There are a shedload of definitions out there for compassion but I like the idea of looking at Wikipedia because it’s a dictionary with the potential to be edited by one and all. It may not always hit the nail squarely on the head but in this case it certainly does. The people’s encyclopaedia (as of April 2024) has compassion down as:
“The social feeling that motivates people to go out of their way to relieve the physical, mental, or emotional pains of others and themselves. Compassion is sensitivity to the emotional aspects of the suffering of others and the desire to do something about it.”
While I jive with this definition there is still an element of it that doesn’t reflect the way we offer understanding and compassion in the modern world. Unlike empathy, which offers connection on both a positive and negative level, compassion is directly linked to suffering.
Take Greater Good Mag’s definition:
“Compassion literally means “to suffer together.” Among emotion researchers, it is defined as the feeling that arises when you are confronted with another’s suffering and feel motivated to relieve that suffering.”

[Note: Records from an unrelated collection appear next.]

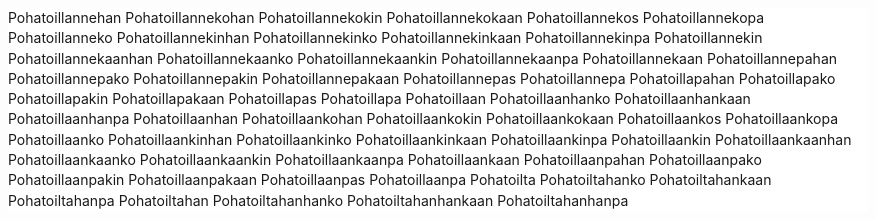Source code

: Pohatoillannehan
Pohatoillannekohan
Pohatoillannekokin
Pohatoillannekokaan
Pohatoillannekos
Pohatoillannekopa
Pohatoillanneko
Pohatoillannekinhan
Pohatoillannekinko
Pohatoillannekinkaan
Pohatoillannekinpa
Pohatoillannekin
Pohatoillannekaanhan
Pohatoillannekaanko
Pohatoillannekaankin
Pohatoillannekaanpa
Pohatoillannekaan
Pohatoillannepahan
Pohatoillannepako
Pohatoillannepakin
Pohatoillannepakaan
Pohatoillannepas
Pohatoillannepa
Pohatoillapahan
Pohatoillapako
Pohatoillapakin
Pohatoillapakaan
Pohatoillapas
Pohatoillapa
Pohatoillaan
Pohatoillaanhanko
Pohatoillaanhankaan
Pohatoillaanhanpa
Pohatoillaanhan
Pohatoillaankohan
Pohatoillaankokin
Pohatoillaankokaan
Pohatoillaankos
Pohatoillaankopa
Pohatoillaanko
Pohatoillaankinhan
Pohatoillaankinko
Pohatoillaankinkaan
Pohatoillaankinpa
Pohatoillaankin
Pohatoillaankaanhan
Pohatoillaankaanko
Pohatoillaankaankin
Pohatoillaankaanpa
Pohatoillaankaan
Pohatoillaanpahan
Pohatoillaanpako
Pohatoillaanpakin
Pohatoillaanpakaan
Pohatoillaanpas
Pohatoillaanpa
Pohatoilta
Pohatoiltahanko
Pohatoiltahankaan
Pohatoiltahanpa
Pohatoiltahan
Pohatoiltahanhanko
Pohatoiltahanhankaan
Pohatoiltahanhanpa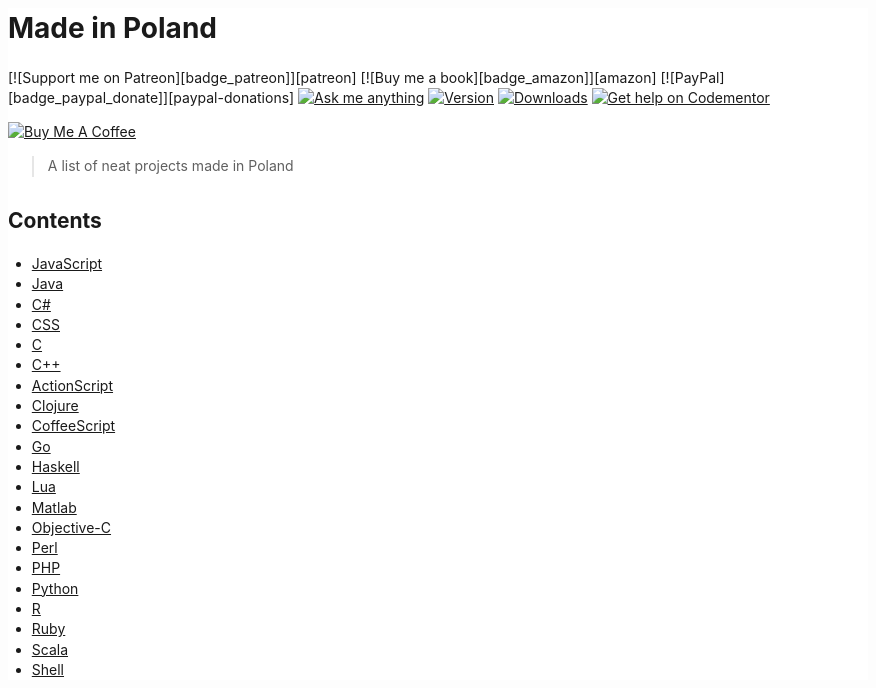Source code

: 


















# Made in Poland

 [![Support me on Patreon][badge_patreon]][patreon] [![Buy me a book][badge_amazon]][amazon] [![PayPal][badge_paypal_donate]][paypal-donations] [![Ask me anything](https://img.shields.io/badge/ask%20me-anything-1abc9c.svg)](https://github.com/IonicaBizau/ama) [![Version](https://img.shields.io/npm/v/made-in-poland.svg)](https://www.npmjs.com/package/made-in-poland) [![Downloads](https://img.shields.io/npm/dt/made-in-poland.svg)](https://www.npmjs.com/package/made-in-poland) [![Get help on Codementor](https://cdn.codementor.io/badges/get_help_github.svg)](https://www.codementor.io/johnnyb?utm_source=github&utm_medium=button&utm_term=johnnyb&utm_campaign=github)

<a href="https://www.buymeacoffee.com/H96WwChMy" target="_blank"><img src="https://www.buymeacoffee.com/assets/img/custom_images/yellow_img.png" alt="Buy Me A Coffee"></a>







> A list of neat projects made in Poland





















## Contents


 - [JavaScript](#javascript)
 - [Java](#java)
 - [C#](#c-1)
 - [CSS](#css)
 - [C](undefined)
 - [C++](#c-2)
 - [ActionScript](#actionscript)
 - [Clojure](#clojure)
 - [CoffeeScript](#coffeescript)
 - [Go](#go)
 - [Haskell](#haskell)
 - [Lua](#lua)
 - [Matlab](#matlab)
 - [Objective-C](#objective-c)
 - [Perl](#perl)
 - [PHP](#php)
 - [Python](#python)
 - [R](#r)
 - [Ruby](#ruby)
 - [Scala](#scala)
 - [Shell](#shell)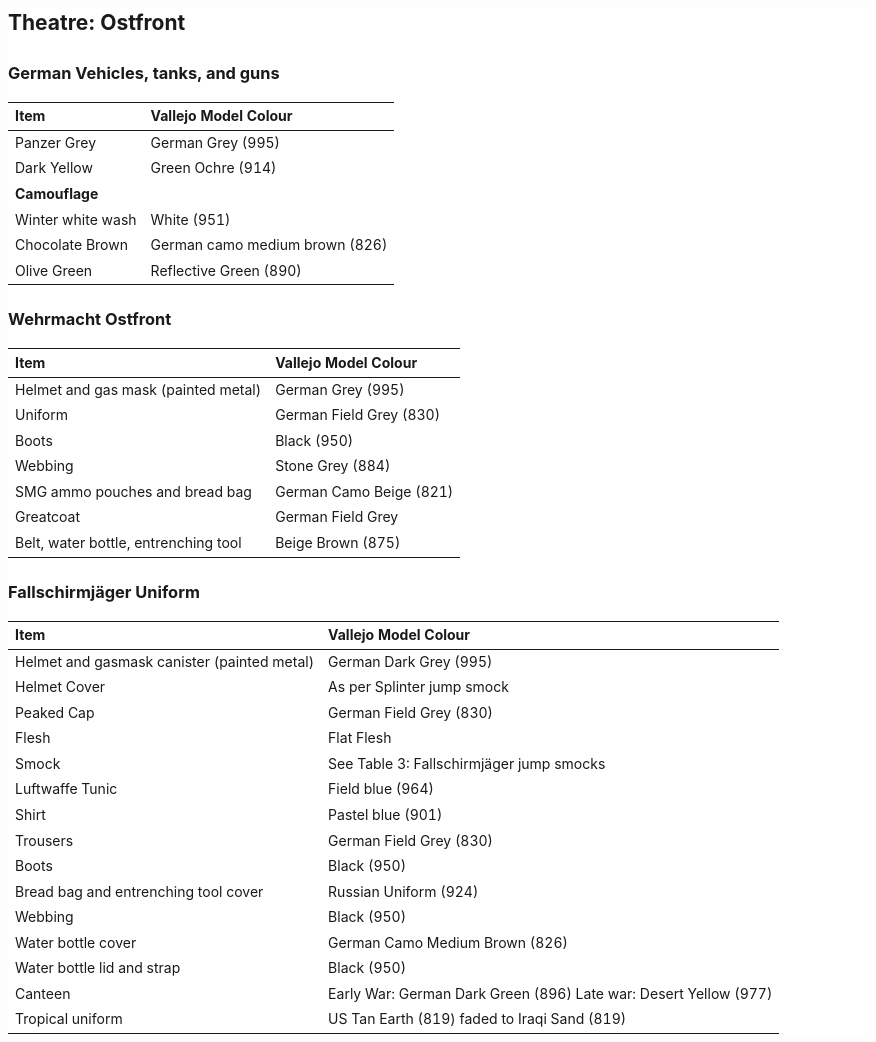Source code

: ## Theatre: Ostfront
### German Vehicles, tanks, and guns
| Item | Vallejo Model Colour |
| :---- | :---- |
| Panzer Grey | German Grey (995) |
| Dark Yellow | Green Ochre (914) |
| **Camouflage** |  |
| Winter white wash | White (951) |
| Chocolate  Brown | German camo medium brown (826) |
| Olive Green | Reflective Green (890) |

### Wehrmacht Ostfront
| Item | Vallejo Model Colour |
| :---- | :---- |
| Helmet and gas mask (painted metal) | German Grey (995) |
| Uniform | German Field Grey (830) |
| Boots | Black (950) |
| Webbing | Stone Grey (884) |
| SMG ammo pouches and bread bag | German Camo Beige (821) |
| Greatcoat | German Field Grey |
| Belt, water bottle, entrenching tool | Beige Brown (875) |

### Fallschirmjäger Uniform
| Item | Vallejo Model Colour |
| :---- | :---- |
| Helmet and gasmask canister (painted metal) | German Dark Grey (995) |
| Helmet Cover | As per Splinter jump smock |
| Peaked Cap | German Field Grey (830) |
| Flesh | Flat Flesh |
| Smock | See Table 3:  Fallschirmjäger jump smocks |
| Luftwaffe Tunic | Field blue (964) |
| Shirt | Pastel blue (901) |
| Trousers | German Field Grey (830) |
| Boots | Black (950) |
| Bread bag and entrenching tool cover | Russian Uniform (924) |
| Webbing | Black (950) |
| Water bottle cover | German Camo Medium Brown (826) |
| Water bottle lid and strap | Black (950) |
| Canteen | Early War:  German Dark Green (896) Late war:  Desert Yellow (977) |
| Tropical uniform | US Tan Earth (819) faded to Iraqi Sand (819) |
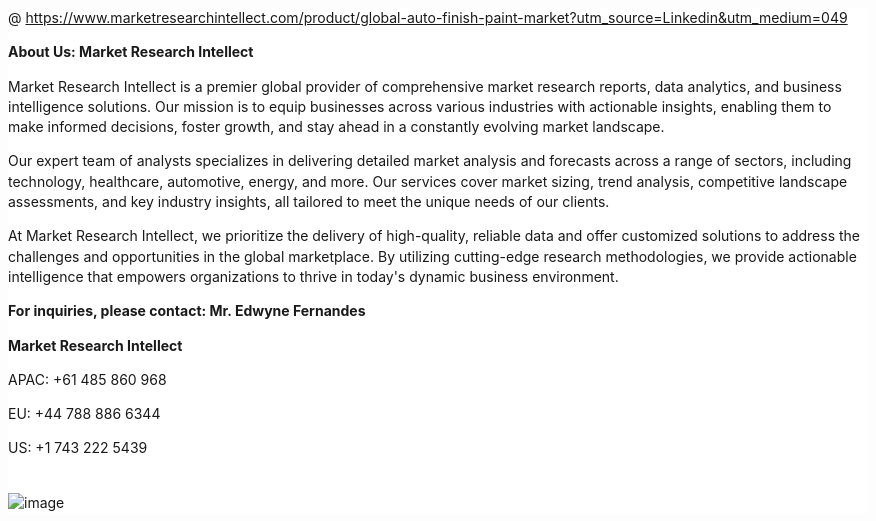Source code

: @</strong>&nbsp;<a href="https://www.marketresearchintellect.com/product/global-auto-finish-paint-market?utm_source=Linkedin&utm_medium=049">https://www.marketresearchintellect.com/product/global-auto-finish-paint-market?utm_source=Linkedin&utm_medium=049</a></span></p><p><strong>About Us: Market Research Intellect</strong></p><p>Market Research Intellect is a premier global provider of comprehensive market research reports, data analytics, and business intelligence solutions. Our mission is to equip businesses across various industries with actionable insights, enabling them to make informed decisions, foster growth, and stay ahead in a constantly evolving market landscape.</p><p>Our expert team of analysts specializes in delivering detailed market analysis and forecasts across a range of sectors, including technology, healthcare, automotive, energy, and more. Our services cover market sizing, trend analysis, competitive landscape assessments, and key industry insights, all tailored to meet the unique needs of our clients.</p><p>At Market Research Intellect, we prioritize the delivery of high-quality, reliable data and offer customized solutions to address the challenges and opportunities in the global marketplace. By utilizing cutting-edge research methodologies, we provide actionable intelligence that empowers organizations to thrive in today's dynamic business environment.</p><p><strong>For inquiries, please contact: Mr. Edwyne Fernandes</strong></p><p><strong>Market Research Intellect</strong></p><p>APAC: +61 485 860 968</p><p>EU: +44 788 886 6344</p><p>US: +1 743 222 5439</p></div><div class="article-main__content" data-test-id="publishing-text-block">&nbsp;</div>
![image](https://github.com/user-attachments/assets/0334a94a-af8c-4dc9-bf62-2bee4c2fb0cb)
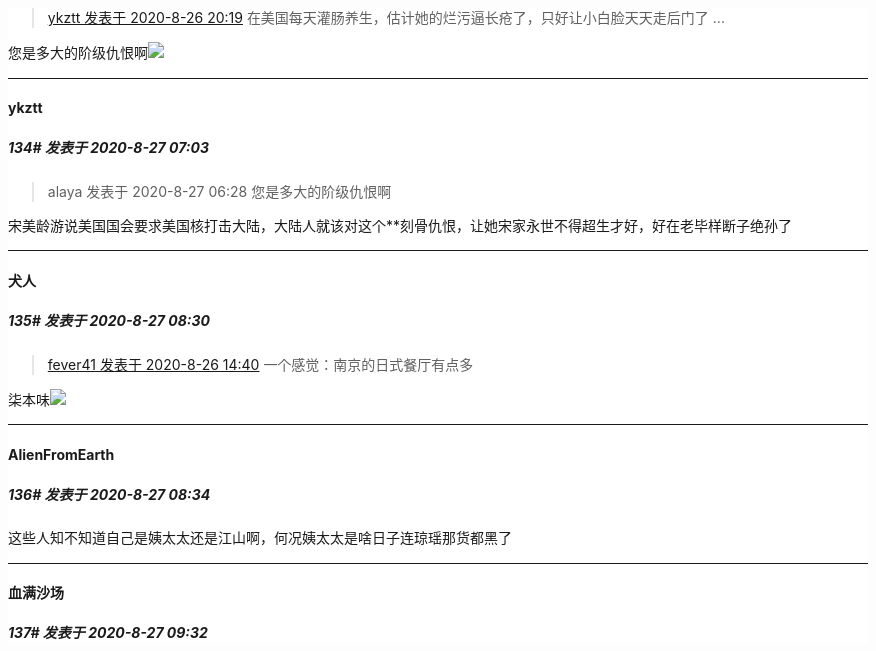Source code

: 

<blockquote><a href="httphttps://bbs.saraba1st.com/2b/forum.php?mod=redirect&amp;goto=findpost&amp;pid=48558457&amp;ptid=1956636" target="_blank">ykztt 发表于 2020-8-26 20:19</a>
在美国每天灌肠养生，估计她的烂污逼长疮了，只好让小白脸天天走后门了 ...</blockquote>
您是多大的阶级仇恨啊<img src="https://static.saraba1st.com/image/smiley/face2017/020.png" referrerpolicy="no-referrer">







*****

####  ykztt  
##### 134#       发表于 2020-8-27 07:03



<blockquote>alaya 发表于 2020-8-27 06:28
您是多大的阶级仇恨啊</blockquote>
宋美龄游说美国国会要求美国核打击大陆，大陆人就该对这个**刻骨仇恨，让她宋家永世不得超生才好，好在老毕样断子绝孙了







*****

####  犬人  
##### 135#       发表于 2020-8-27 08:30



<blockquote><a href="httphttps://bbs.saraba1st.com/2b/forum.php?mod=redirect&amp;goto=findpost&amp;pid=48555320&amp;ptid=1956636" target="_blank">fever41 发表于 2020-8-26 14:40</a>
一个感觉：南京的日式餐厅有点多</blockquote>
柒本味<img src="https://static.saraba1st.com/image/smiley/face2017/067.png" referrerpolicy="no-referrer">







*****

####  AlienFromEarth  
##### 136#       发表于 2020-8-27 08:34




这些人知不知道自己是姨太太还是江山啊，何况姨太太是啥日子连琼瑶那货都黑了







*****

####  血满沙场  
##### 137#       发表于 2020-8-27 09:32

If the primary difference between the words empathy and compassion is that compassion involves action then there is no word to describe the desire to help someone by relating to their positive emotions. It’s like we are saying that people who need our help are 100 per cent broken with nothing positive to relate to, which sounds like the religious concept of original sin, rooted in the idea of a suffering soul that needs the alleviation offered only by the balm of the Lord’s forgiveness. We are very quickly back to that ‘pity the wretched’ model of giving, with the compassionate giver offering the answer.
There is a modern school of thought that encourages people working in the homelessness sector not to connect on an empathetic level because of the dangers of compassion fatigue or vicarious trauma. If we get too close to people, we get overwhelmed, the thinking goes. But, although these are real problems, it’s my observation that more often than not, ‘apathy’ replaces empathy when people are frustrated by a lack of support from the system that results in not seeing their efforts translated in to change.
Perhaps, if we frame compassion in a different way we will have more success in helping people. If we apply compassion by connecting with positive emotions as well as talking about difficult issues, then could learn about people’s strengths and encourage them to utilise those strengths to help themselves with their issues. Instead of helping someone with a single issue now to temporarily alleviate their suffering, we could empower them to help themselves with all manner of issues they have suffered through in the past and still have to deal with in the present. It is my view that, delivered correctly, compassion empowers both the giver and the receiver as we learn about and therefore from each other. And if we are helping others in a meaningful way will always be learning about ourselves because we are communicating not preaching.